[Data extracted from a collection]
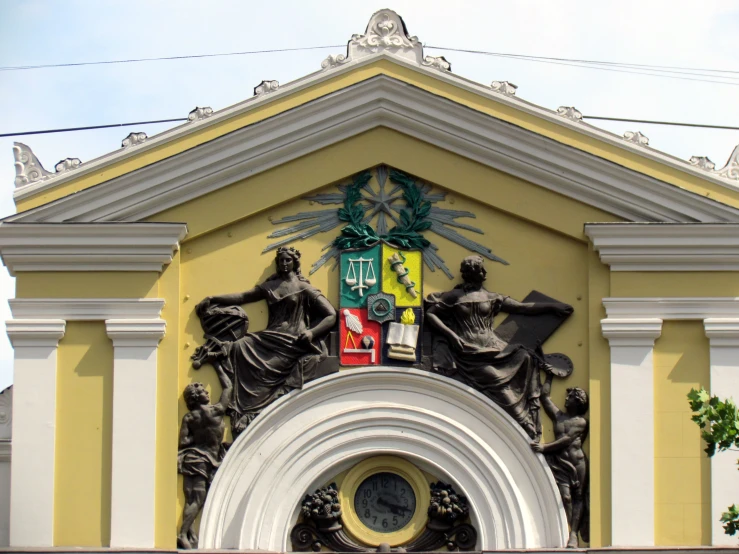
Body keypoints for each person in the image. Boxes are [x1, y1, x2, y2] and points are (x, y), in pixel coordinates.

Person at [425, 255, 572, 438]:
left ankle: (528, 417)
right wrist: (452, 336)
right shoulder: (454, 297)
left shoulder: (491, 297)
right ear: (470, 273)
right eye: (480, 269)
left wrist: (551, 308)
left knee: (525, 356)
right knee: (494, 378)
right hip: (468, 353)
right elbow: (431, 314)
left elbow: (522, 308)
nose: (484, 272)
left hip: (494, 348)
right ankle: (523, 423)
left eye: (482, 269)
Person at [196, 246, 337, 437]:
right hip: (270, 336)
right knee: (238, 346)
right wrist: (213, 299)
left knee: (264, 367)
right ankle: (245, 410)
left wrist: (312, 333)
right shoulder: (271, 286)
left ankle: (254, 409)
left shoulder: (304, 288)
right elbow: (243, 297)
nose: (285, 264)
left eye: (288, 260)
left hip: (293, 342)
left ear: (295, 263)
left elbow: (330, 315)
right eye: (281, 261)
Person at [177, 359, 232, 549]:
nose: (207, 392)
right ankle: (183, 533)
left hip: (191, 458)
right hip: (205, 460)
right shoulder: (215, 411)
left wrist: (197, 439)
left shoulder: (189, 417)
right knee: (198, 499)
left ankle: (190, 534)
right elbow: (228, 387)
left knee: (191, 498)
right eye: (202, 392)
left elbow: (183, 442)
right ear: (195, 397)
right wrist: (217, 365)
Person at [531, 373, 589, 548]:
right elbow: (544, 397)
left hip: (577, 463)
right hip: (560, 463)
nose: (566, 399)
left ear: (577, 402)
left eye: (570, 397)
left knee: (578, 497)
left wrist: (544, 448)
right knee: (566, 497)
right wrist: (549, 377)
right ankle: (568, 529)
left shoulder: (581, 422)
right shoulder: (558, 417)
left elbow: (567, 440)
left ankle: (573, 534)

### Exercise directions
Apart from the pictures, which are to be omitted, every record must be transcribed exactly.

### Exercise answer
Body keypoints for each person in the image. Boxes are [x1, y1, x2, y2] and points are (x, y), in pixel coordinates.

Person at [425, 255, 572, 438]:
left ankle: (528, 417)
right wrist: (452, 336)
right shoulder: (454, 297)
left shoulder: (491, 297)
right ear: (470, 273)
right eye: (480, 269)
left wrist: (551, 308)
left knee: (525, 356)
right knee: (494, 378)
right hip: (468, 353)
right elbow: (431, 314)
left elbow: (522, 308)
nose: (484, 272)
left hip: (494, 348)
right ankle: (523, 423)
left eye: (482, 269)
Person at [196, 246, 337, 437]:
right hip: (270, 336)
right knee: (238, 346)
right wrist: (213, 299)
left knee: (264, 367)
right ankle: (245, 410)
left wrist: (312, 333)
right shoulder: (271, 286)
left ankle: (254, 409)
left shoulder: (304, 288)
right elbow: (243, 297)
nose: (285, 264)
left eye: (288, 260)
left hip: (293, 342)
left ear: (295, 263)
left elbow: (330, 315)
right eye: (281, 261)
Person at [177, 359, 232, 549]:
nose: (207, 392)
right ankle: (183, 533)
left hip: (191, 458)
right hip: (205, 460)
right shoulder: (215, 411)
left wrist: (197, 439)
left shoulder: (189, 417)
right knee: (198, 499)
left ankle: (190, 534)
right elbow: (228, 387)
left knee: (191, 498)
right eye: (202, 392)
left elbow: (183, 442)
right ear: (195, 397)
right wrist: (217, 365)
Person at [531, 373, 589, 548]:
right elbow: (544, 397)
left hip: (577, 463)
right hip: (560, 463)
nose: (566, 399)
left ear: (577, 402)
left eye: (570, 397)
left knee: (578, 497)
left wrist: (544, 448)
right knee: (566, 497)
right wrist: (549, 377)
right ankle: (568, 529)
left shoulder: (581, 422)
right shoulder: (558, 417)
left elbow: (567, 440)
left ankle: (573, 534)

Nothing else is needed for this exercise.